• Your goal: Copy every line of the records that contains the word "minimum", matching its case exactly.
= = = = =
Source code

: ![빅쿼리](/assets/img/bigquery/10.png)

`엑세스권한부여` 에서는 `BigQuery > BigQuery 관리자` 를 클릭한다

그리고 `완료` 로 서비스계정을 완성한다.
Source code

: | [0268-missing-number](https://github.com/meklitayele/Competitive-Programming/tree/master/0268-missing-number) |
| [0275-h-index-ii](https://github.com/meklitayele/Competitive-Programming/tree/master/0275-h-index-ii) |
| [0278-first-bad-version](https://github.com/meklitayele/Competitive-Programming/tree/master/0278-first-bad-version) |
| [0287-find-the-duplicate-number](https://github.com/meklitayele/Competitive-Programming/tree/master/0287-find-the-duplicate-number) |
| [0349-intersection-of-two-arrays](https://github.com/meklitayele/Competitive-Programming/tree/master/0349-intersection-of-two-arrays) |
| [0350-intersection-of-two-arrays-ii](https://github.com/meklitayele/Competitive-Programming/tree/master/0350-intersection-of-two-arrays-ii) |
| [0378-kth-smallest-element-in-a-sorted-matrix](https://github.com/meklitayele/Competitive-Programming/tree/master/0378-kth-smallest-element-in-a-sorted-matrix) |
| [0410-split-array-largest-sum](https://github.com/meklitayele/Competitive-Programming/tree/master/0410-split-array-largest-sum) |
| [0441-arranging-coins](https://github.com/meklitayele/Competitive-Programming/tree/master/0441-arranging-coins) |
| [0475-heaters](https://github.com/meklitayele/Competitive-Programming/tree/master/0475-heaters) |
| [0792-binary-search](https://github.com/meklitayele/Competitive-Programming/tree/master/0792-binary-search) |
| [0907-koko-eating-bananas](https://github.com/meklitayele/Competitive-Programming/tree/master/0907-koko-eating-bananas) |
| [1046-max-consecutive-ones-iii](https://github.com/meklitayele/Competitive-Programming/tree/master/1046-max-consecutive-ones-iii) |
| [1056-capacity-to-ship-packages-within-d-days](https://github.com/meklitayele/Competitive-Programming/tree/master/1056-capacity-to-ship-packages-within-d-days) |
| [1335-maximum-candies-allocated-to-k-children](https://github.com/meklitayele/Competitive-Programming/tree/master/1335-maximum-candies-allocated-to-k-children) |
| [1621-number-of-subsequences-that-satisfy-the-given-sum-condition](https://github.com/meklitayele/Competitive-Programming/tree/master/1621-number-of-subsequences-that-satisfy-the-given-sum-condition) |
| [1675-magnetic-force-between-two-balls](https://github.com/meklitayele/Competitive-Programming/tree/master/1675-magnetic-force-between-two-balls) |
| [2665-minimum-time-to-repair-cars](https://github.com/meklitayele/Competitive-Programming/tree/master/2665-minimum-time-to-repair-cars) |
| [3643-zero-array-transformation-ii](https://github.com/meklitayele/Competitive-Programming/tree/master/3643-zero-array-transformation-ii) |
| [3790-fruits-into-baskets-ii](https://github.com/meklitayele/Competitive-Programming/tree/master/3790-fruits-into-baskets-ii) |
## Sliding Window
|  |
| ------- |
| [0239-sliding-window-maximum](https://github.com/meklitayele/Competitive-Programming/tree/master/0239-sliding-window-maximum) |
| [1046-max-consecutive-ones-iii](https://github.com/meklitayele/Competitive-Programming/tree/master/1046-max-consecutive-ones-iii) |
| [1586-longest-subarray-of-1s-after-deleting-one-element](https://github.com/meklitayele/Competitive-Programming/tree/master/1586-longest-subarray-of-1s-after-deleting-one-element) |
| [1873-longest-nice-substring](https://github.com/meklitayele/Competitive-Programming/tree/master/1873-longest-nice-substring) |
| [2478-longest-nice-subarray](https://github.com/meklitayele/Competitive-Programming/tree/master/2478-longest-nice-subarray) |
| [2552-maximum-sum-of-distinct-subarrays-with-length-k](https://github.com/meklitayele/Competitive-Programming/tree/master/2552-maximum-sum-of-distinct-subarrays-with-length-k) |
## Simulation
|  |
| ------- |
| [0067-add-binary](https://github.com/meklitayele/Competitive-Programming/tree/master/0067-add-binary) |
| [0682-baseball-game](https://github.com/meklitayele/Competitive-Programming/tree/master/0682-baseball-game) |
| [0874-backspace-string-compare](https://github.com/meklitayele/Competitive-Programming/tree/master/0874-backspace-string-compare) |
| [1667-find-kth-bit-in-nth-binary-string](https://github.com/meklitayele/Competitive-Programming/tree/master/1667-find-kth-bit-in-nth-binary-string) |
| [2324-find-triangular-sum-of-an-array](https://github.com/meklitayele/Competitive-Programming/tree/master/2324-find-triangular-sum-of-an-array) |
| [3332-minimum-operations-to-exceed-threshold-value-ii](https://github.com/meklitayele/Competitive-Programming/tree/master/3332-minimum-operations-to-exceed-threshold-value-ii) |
= = = = =
• Response for this exercise:
| [2665-minimum-time-to-repair-cars](https://github.com/meklitayele/Competitive-Programming/tree/master/2665-minimum-time-to-repair-cars) |
| [3332-minimum-operations-to-exceed-threshold-value-ii](https://github.com/meklitayele/Competitive-Programming/tree/master/3332-minimum-operations-to-exceed-threshold-value-ii) |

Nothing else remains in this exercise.